By Ahmad Rafat
In early January, Nazanin Zaghari-Ratcliffe, a 40-year-old Iranian-British woman, and Narges Mohammadi, another detainee at Tehran’s Evin prison, went on a three-day hunger strike after the prison authorities refused to provide them special medical care.
Speaking at a news conference on January 14 in London, Nazanin’s husband, Richard Ratcliffe said: “She has developed lumps in her breast and suffers from other health issues including pain and numbness in her arms and legs which require urgent medical attention.”
Monique Villa, the CEO of the Thomson Reuters Foundation — where Mrs. Zaghari-Ratcliffe worked at the time of her arrest — and the Iranian lawyer Shirin Ebadi, who founded the Defenders of Human Rights Center and received the 2003 Nobel Peace Prize, also took part in the news conference.
Mrs. Zaghari-Ratcliffe is serving a five-year prison sentence for allegedly “plotting to topple the Iranian regime.” She worked as a project manager with the Thomson Reuters Foundation, which is the charitable arm of the Canadian-British news agency Thomson Reuters. At the time of her arrest in April 2016, Nazanin was on holiday in Tehran visiting her family.
Her arrest and imprisonment have received worldwide attention. However, the negotiations between the Iranian and the British governments have not resulted in her release. Iranian authorities granted Nazanin a three-day furlough on August 23.
Narges Mohammadi is an Iranian human rights activist and the vice-president of the Defenders of Human Rights Center. In May 2016, a Revolutionary Court in Tehran sentenced Mrs. Mohammadi to 16 years in prison for unspecified political crimes.
According to Mr. Ratcliffe, on January 13, his wife and Mrs. Mohammadi received verbal assurances from Abbas Khani, the head of Evin Prison clinic, that they would receive medical treatment. “He would, however. not put this in writing,” Mr. Ratcliffe noted.
Mr. Ratcliffe said two interrogators from the Islamic Revolutionary Guards Corps (IRGC) visited Nazanin at the Evin prison on December 29, the 1,000th day of her incarceration. They tried to pressure her into agreeing to a three-day leave which she refused. Mr. Ratcliffe explained that Nazanin would agree to an extended leave, and only if the authorities put that in writing, because she believes that short-term visits have adverse psychological effects on her four-year-old daughter Gabriella.

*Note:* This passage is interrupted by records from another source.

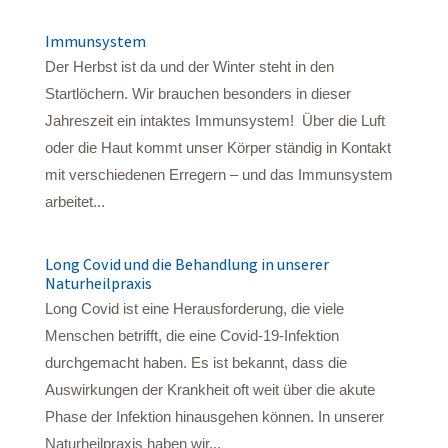
Immunsystem
Der Herbst ist da und der Winter steht in den
Startlöchern. Wir brauchen besonders in dieser
Jahreszeit ein intaktes Immunsystem! Über die Luft
oder die Haut kommt unser Körper ständig in Kontakt
mit verschiedenen Erregern – und das Immunsystem
arbeitet...
Long Covid und die Behandlung in unserer
Naturheilpraxis
Long Covid ist eine Herausforderung, die viele
Menschen betrifft, die eine Covid-19-Infektion
durchgemacht haben. Es ist bekannt, dass die
Auswirkungen der Krankheit oft weit über die akute
Phase der Infektion hinausgehen können. In unserer
Naturheilpraxis haben wir...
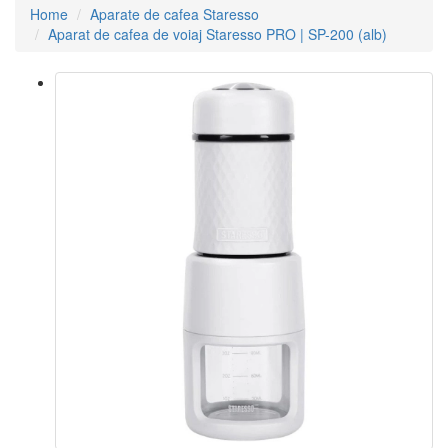
Home
Aparate de cafea Staresso
Aparat de cafea de voiaj Staresso PRO | SP-200 (alb)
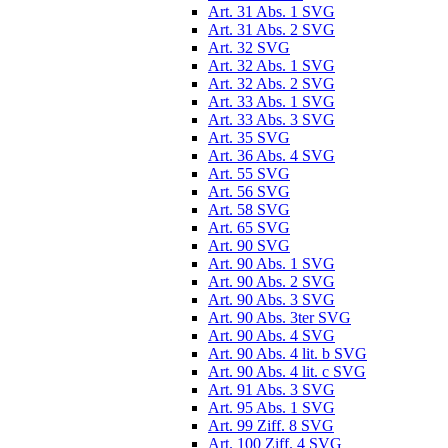
Art. 31 Abs. 1 SVG
Art. 31 Abs. 2 SVG
Art. 32 SVG
Art. 32 Abs. 1 SVG
Art. 32 Abs. 2 SVG
Art. 33 Abs. 1 SVG
Art. 33 Abs. 3 SVG
Art. 35 SVG
Art. 36 Abs. 4 SVG
Art. 55 SVG
Art. 56 SVG
Art. 58 SVG
Art. 65 SVG
Art. 90 SVG
Art. 90 Abs. 1 SVG
Art. 90 Abs. 2 SVG
Art. 90 Abs. 3 SVG
Art. 90 Abs. 3ter SVG
Art. 90 Abs. 4 SVG
Art. 90 Abs. 4 lit. b SVG
Art. 90 Abs. 4 lit. c SVG
Art. 91 Abs. 3 SVG
Art. 95 Abs. 1 SVG
Art. 99 Ziff. 8 SVG
Art. 100 Ziff. 4 SVG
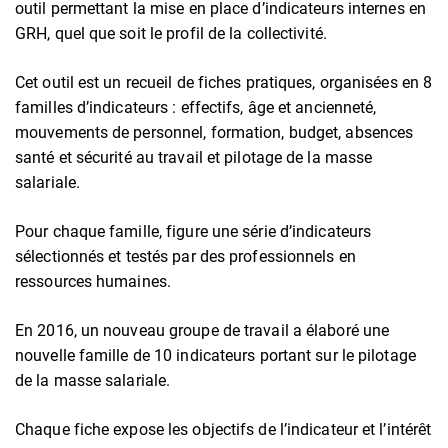
outil permettant la mise en place d’indicateurs internes en
GRH, quel que soit le profil de la collectivité.
Cet outil est un recueil de fiches pratiques, organisées en 8
familles d’indicateurs : effectifs, âge et ancienneté,
mouvements de personnel, formation, budget, absences
santé et sécurité au travail et pilotage de la masse
salariale.
Pour chaque famille, figure une série d’indicateurs
sélectionnés et testés par des professionnels en
ressources humaines.
En 2016, un nouveau groupe de travail a élaboré une
nouvelle famille de 10 indicateurs portant sur le pilotage
de la masse salariale.
Chaque fiche expose les objectifs de l’indicateur et l’intérêt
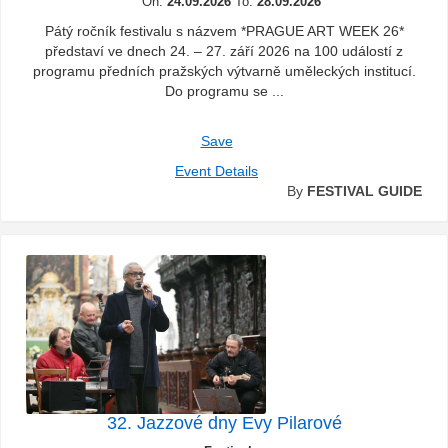
On:
24.09.2026
To:
28.09.2026
Pátý ročník festivalu s názvem *PRAGUE ART WEEK 26*
představí ve dnech 24. – 27. září 2026 na 100 událostí z
programu předních pražských výtvarně uměleckých institucí.
Do programu se ...
Save
Event Details
By
FESTIVAL GUIDE
32. Jazzové dny Evy Pilarové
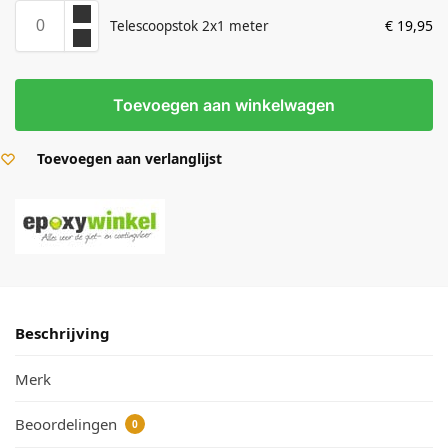
€
19,95
Telescoopstok 2x1 meter
Toevoegen aan winkelwagen
Toevoegen aan verlanglijst
Beschrijving
Merk
Beoordelingen
0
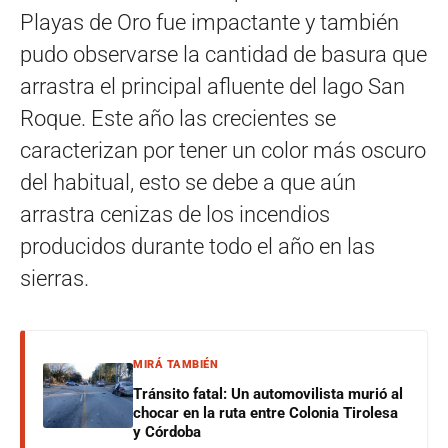
Playas de Oro fue impactante y también
pudo observarse la cantidad de basura que
arrastra el principal afluente del lago San
Roque. Este año las crecientes se
caracterizan por tener un color más oscuro
del habitual, esto se debe a que aún
arrastra cenizas de los incendios
producidos durante todo el año en las
sierras.
MIRÁ TAMBIÉN
Tránsito fatal: Un automovilista murió al
chocar en la ruta entre Colonia Tirolesa
y Córdoba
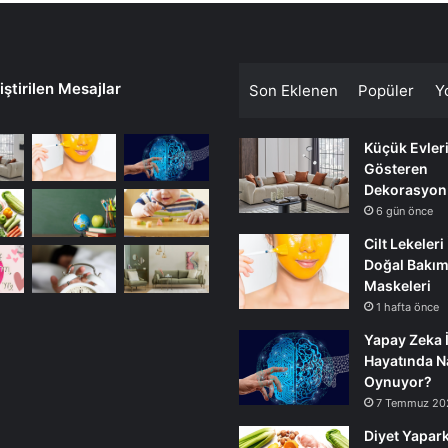
ştirilen Mesajlar
Son Eklenen
Popüler
Y
Küçük Evler
Gösteren
Dekorasyon
6 gün önce
Cilt Lekeleri
Doğal Bakı
Maskeleri
1 hafta önce
Yapay Zeka 
Hayatında Na
Oynuyor?
7 Temmuz 20
Diyet Yapark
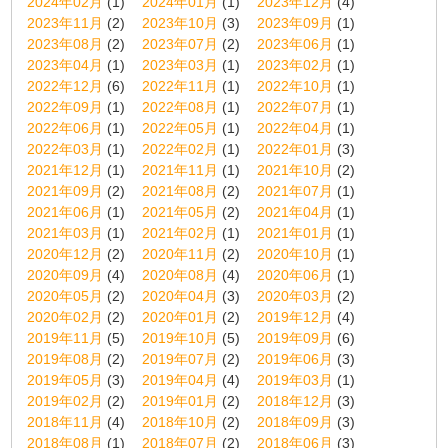
2024年02月
(1)
2024年01月
(1)
2023年12月
(4)
2023年11月
(2)
2023年10月
(3)
2023年09月
(1)
2023年08月
(2)
2023年07月
(2)
2023年06月
(1)
2023年04月
(1)
2023年03月
(1)
2023年02月
(1)
2022年12月
(6)
2022年11月
(1)
2022年10月
(1)
2022年09月
(1)
2022年08月
(1)
2022年07月
(1)
2022年06月
(1)
2022年05月
(1)
2022年04月
(1)
2022年03月
(1)
2022年02月
(1)
2022年01月
(3)
2021年12月
(1)
2021年11月
(1)
2021年10月
(2)
2021年09月
(2)
2021年08月
(2)
2021年07月
(1)
2021年06月
(1)
2021年05月
(2)
2021年04月
(1)
2021年03月
(1)
2021年02月
(1)
2021年01月
(1)
2020年12月
(2)
2020年11月
(2)
2020年10月
(1)
2020年09月
(4)
2020年08月
(4)
2020年06月
(1)
2020年05月
(2)
2020年04月
(3)
2020年03月
(2)
2020年02月
(2)
2020年01月
(2)
2019年12月
(4)
2019年11月
(5)
2019年10月
(5)
2019年09月
(6)
2019年08月
(2)
2019年07月
(2)
2019年06月
(3)
2019年05月
(3)
2019年04月
(4)
2019年03月
(1)
2019年02月
(2)
2019年01月
(2)
2018年12月
(3)
2018年11月
(4)
2018年10月
(2)
2018年09月
(3)
2018年08月
(1)
2018年07月
(2)
2018年06月
(3)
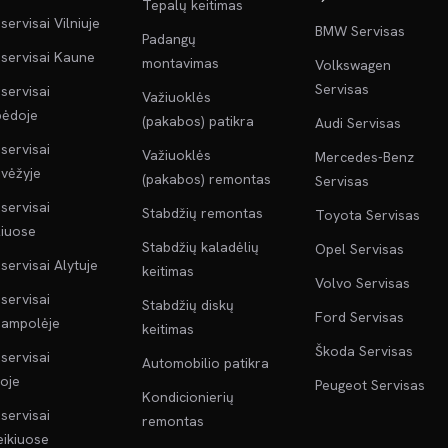
Tepalų keitimas
servisai Vilniuje
BMW Servisas
Padangų
servisai Kaune
montavimas
Volkswagen
Servisas
servisai
Važiuoklės
pėdoje
(pakabos) patikra
Audi Servisas
servisai
Važiuoklės
Mercedes-Benz
vėžyje
(pakabos) remontas
Servisas
servisai
Stabdžių remontas
Toyota Servisas
liuose
Stabdžių kaladėlių
Opel Servisas
servisai Alytuje
keitimas
Volvo Servisas
servisai
Stabdžių diskų
Ford Servisas
jampolėje
keitimas
Škoda Servisas
servisai
Automobilio patikra
oje
Peugeot Servisas
Kondicionierių
servisai
remontas
ikiuose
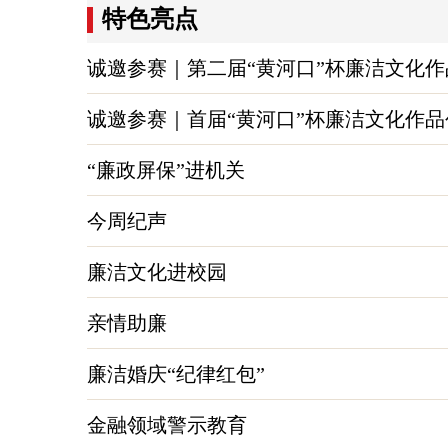
特色亮点
诚邀参赛｜第二届“黄河口”杯廉洁文化
诚邀参赛｜首届“黄河口”杯廉洁文化作
“廉政屏保”进机关
今周纪声
廉洁文化进校园
亲情助廉
廉洁婚庆“纪律红包”
金融领域警示教育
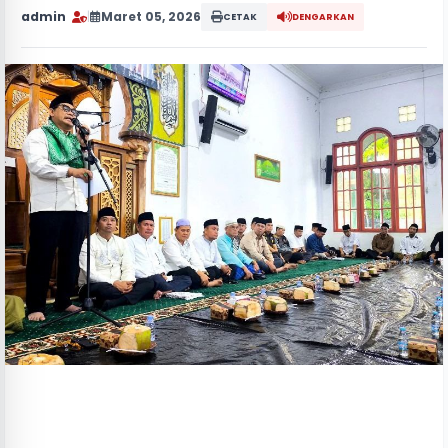
admin
|
Maret 05, 2026
CETAK
DENGARKAN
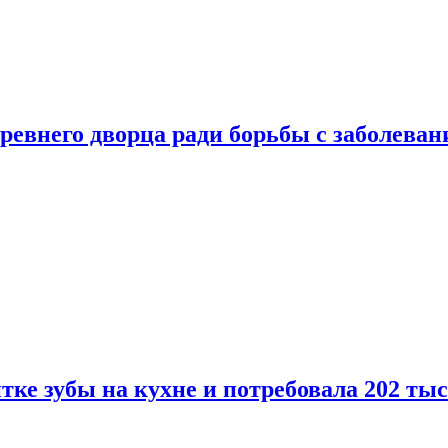
ревнего дворца ради борьбы с заболеван
ке зубы на кухне и потребовала 202 ты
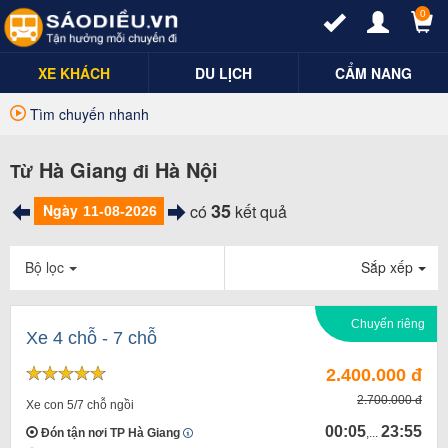
0
XE KHÁCH
DU LỊCH
CẨM NANG
Tìm chuyến nhanh
Hà Giang
Hà Nội
Từ
đi
35
Ngày
có
kết quả
Bộ lọc
Sắp xếp
Chuyến riêng
Xe 4 chỗ - 7 chỗ
2.400.000 đ
2.700.000 đ
Xe con 5/7 chỗ ngồi
00:05
23:55
Đón tận nơi TP Hà Giang
,...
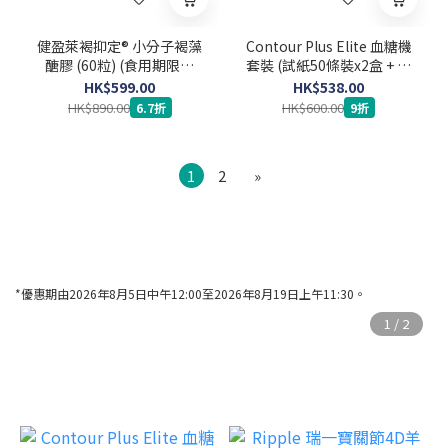
健盈萊褐抑定® 小分子褐藻
Contour Plus Elite 血糖機
醣膠 (60粒) (食用期限至
套裝 (試紙50條裝x2盒 + 採
2029年3月24日)
血針100支)
HK$599.00
HK$538.00
HK$890.00
HK$600.00
6.7折
9折
1
2
»
*優惠期由2026年8月5日中午12:00至2026年8月19日上午11:30。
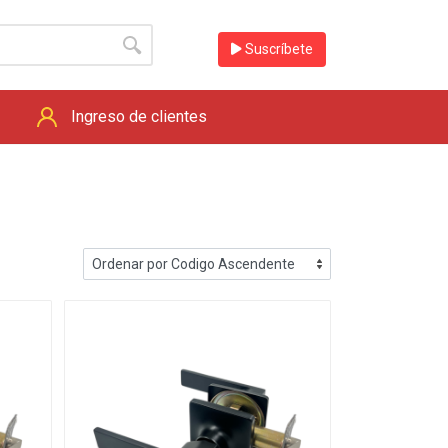
Suscríbete
Ingreso de clientes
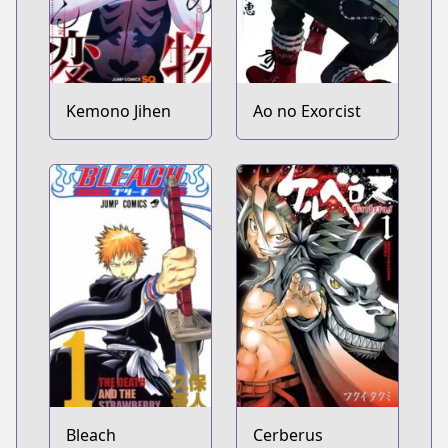
Kemono Jihen
Ao no Exorcist
Bleach
Cerberus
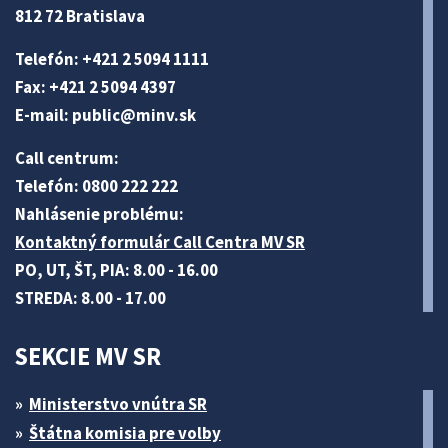
812 72 Bratislava
Telefón: +421 2 5094 1111
Fax: +421 2 5094 4397
E-mail:
public@minv
.sk
Call centrum:
Telefón: 0800 222 222
Nahlásenie problému:
Kontaktný formulár Call Centra MV SR
PO, UT, ŠT, PIA: 8.00 - 16.00
STREDA: 8.00 - 17.00
SEKCIE MV SR
Ministerstvo vnútra SR
Štátna komisia pre volby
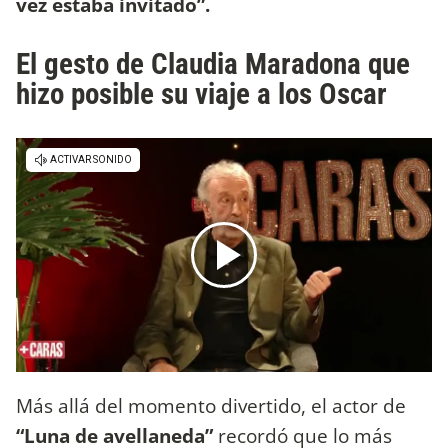
vez estaba invitado”.
El gesto de Claudia Maradona que
hizo posible su viaje a los Oscar
Más allá del momento divertido, el actor de
“Luna de avellaneda”
recordó que lo más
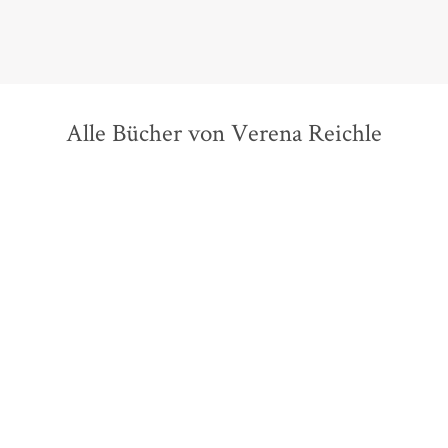
Alle Bücher von Verena Reichle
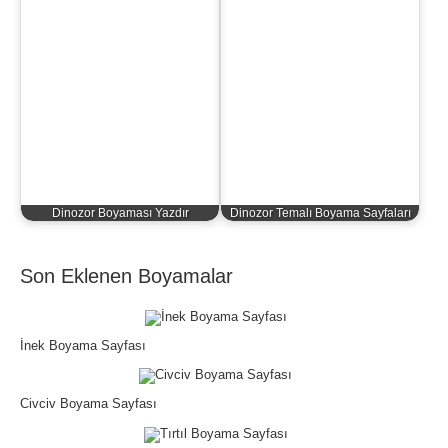
Dinozor Boyaması Yazdır
Dinozor Temalı Boyama Sayfaları
Son Eklenen Boyamalar
İnek Boyama Sayfası
Civciv Boyama Sayfası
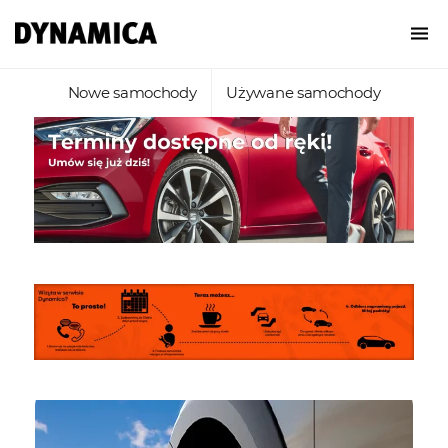
Nowe samochody
Używane samochody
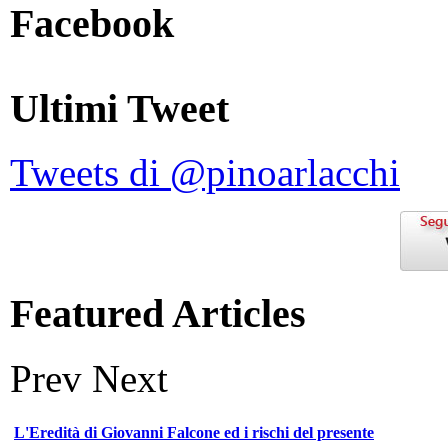
Facebook
Ultimi Tweet
Tweets di @pinoarlacchi
Featured Articles
Prev
Next
L'Eredità di Giovanni Falcone ed i rischi del presente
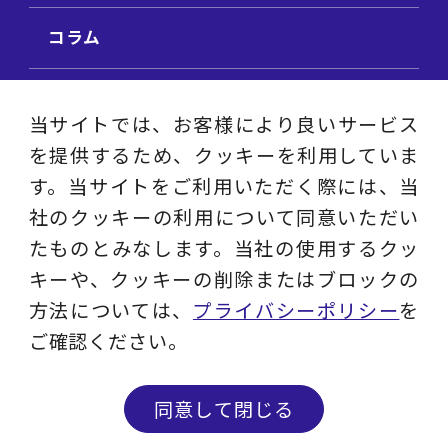
コラム
ビジネス用語集
当サイトでは、お客様により良いサービス
を提供するため、クッキーを利用していま
ビジネステーマ解説集
す。当サイトをご利用いただく際には、当
社のクッキーの利用について同意いただい
動画ライブラリ
たものとみなします。当社の使用するクッ
キーや、クッキーの削除またはブロックの
採用サイト
方法については、
プライバシーポリシー
を
ご確認ください。
プライバシーポリシー
ソーシャルメディアアカウントポリシー
同意して閉じる
© 2023 - 2026 Layers Consulting Co., Ltd.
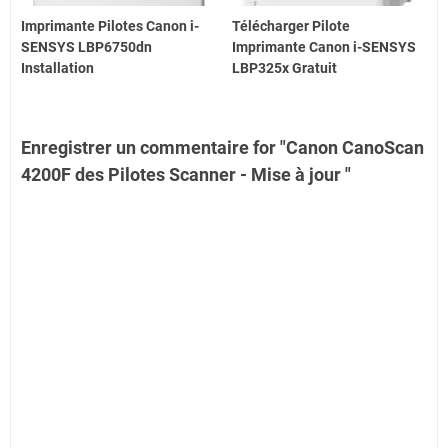
Imprimante Pilotes Canon i-
Télécharger Pilote
SENSYS LBP6750dn
Imprimante Canon i-SENSYS
Installation
LBP325x Gratuit
Enregistrer un commentaire for "Canon CanoScan
4200F des Pilotes Scanner - Mise à jour "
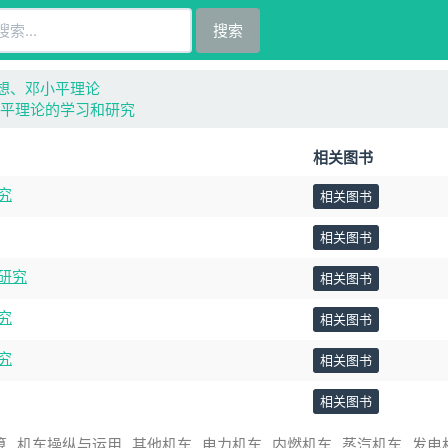
搜索
想、邓小平理论
小平理论的学习和研究
相关图书
究
相关图书
相关图书
研究
相关图书
究
相关图书
究
相关图书
相关图书
算
机车操纵与运用
其他机车
电力机车
内燃机车
蒸汽机车
发电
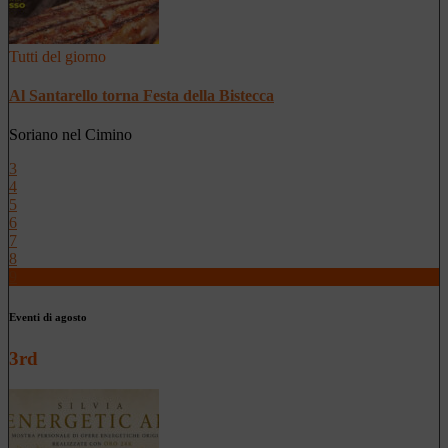
Tutti del giorno
Al Santarello torna Festa della Bistecca
Soriano nel Cimino
3
4
5
6
7
8
9
Eventi di agosto
3rd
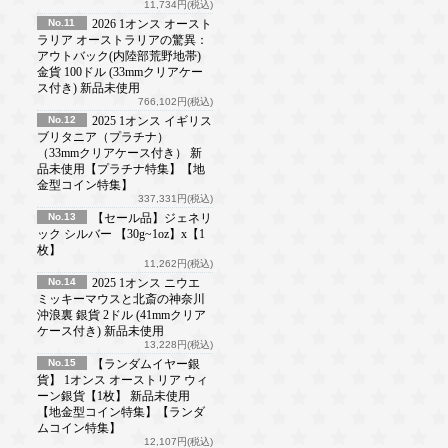
11,734円(税込)
No.11
2026 1オンス オースト
ラリア オーストラリアの驚異：
アウトバック(内陸部荒野地帯)
金貨 100ドル (33mmクリアケー
ス付き) 新品未使用
766,102円(税込)
No.12
2025 1オンス イギリス
ブリタニア（プラチナ）
（33mmクリアケース付き） 新
品未使用【プラチナ特集】【地
金型コイン特集】
337,331円(税込)
No.13
【セール品】ジェネリ
ック シルバー 【30g~1oz】x【1
枚】
11,262円(税込)
No.14
2025 1オンス ニウエ
ミッキーマウスと北斎の神奈川
沖浪裏 銀貨 2ドル (41mmクリア
ケース付き) 新品未使用
13,228円(税込)
No.15
【ランダムイヤー銀
貨】 1オンス オーストリア ウィ
ーン銀貨【1枚】 新品未使用
【地金型コイン特集】【ランダ
ムコイン特集】
12,107円(税込)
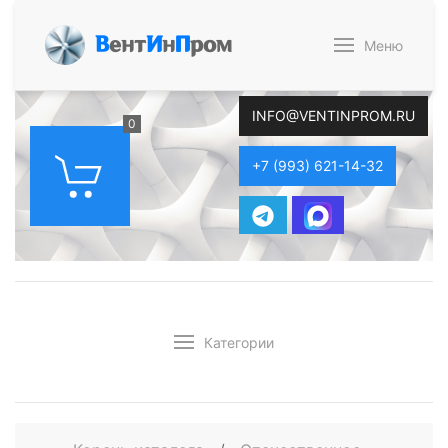
В
ент
И
н
П
ром
Меню
INFO@VENTINPROM.RU
0
+7 (993) 621-14-32
Категории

At the meeting, IRGC interrogators tried to pressure Nazanin into working for the Iranian intelligence services upon returning to the UK and to spy on various organizations including Small Media, a London-based research lab and information design studio that specializes in projects supporting human rights. The Organization has published many reports on children’s rights, environmental issues, and censorship in Iran.
British Foreign Secretary Jeremy Hunt summoned the Iranian ambassador to the U.K. Hamid Badienejad on January 14, demanding that Nazanin receive proper medical treatment. Mr. Hunt accused Iran of violating her fundamental human rights. “Good to meet Nazanin’s inspirational husband Richard Ratcliffe earlier. We will not rest until she is home. #FreeNazanin,” Mr. Hunt wrote on his personal Twitter account.
Mr. Badienejad said Hunt’s intervention in the internal affairs of Iran would not help Zaghari-Ratcliffe, but rather would increase the hostility of the Iranian people towards the UK. “As with all inmates at the Evin Prison, Mrs. Zaghari will receive proper medical treatment and care,” Badienejad told the Islamic Republic News Agency (ISNA).
Nazanin has been arraigned twice in court without having the charges explained to her. The Iranian authorities, however, continue to refer to her as a spy.
Shirin Ebadi said: “A spy is, by definition, a person who covertly collects state secrets and passes it on to another government. It is mostly senior government officials who are privy to sensitive security information who commit espionage. Nazanin has never worked for the Islamic Republic of Iran. She has never lived in Iran, and, therefore, could not have access to sensitive state secrets.”
Mrs. Ebadi added: “Unfortunately, many men and women in Iranian prisons suffer from serious health issues. Prison authorities do not provide medical treatment to many of the political prisoners who are in poor health. The Iranian regime has carefully planned the gradual and silent death of political and ideological prisoners. A sick inmate who does not receive medical treatment dies. We have known many such deaths in Iranian prisons. A political prisoner who had been gravely ill for a long time died earlier this month after the authorities refused to provide them with medical treatment.”
Mrs. Ebadi noted: “The Islamic Republic is not unlike those pirates on the high seas who kidnap people for ransom. The Iranian regime holds dual nationals hostage to extort money from the West. Iran must not use Nazanin as a beginning chip to settle its financial dispute with the UK.”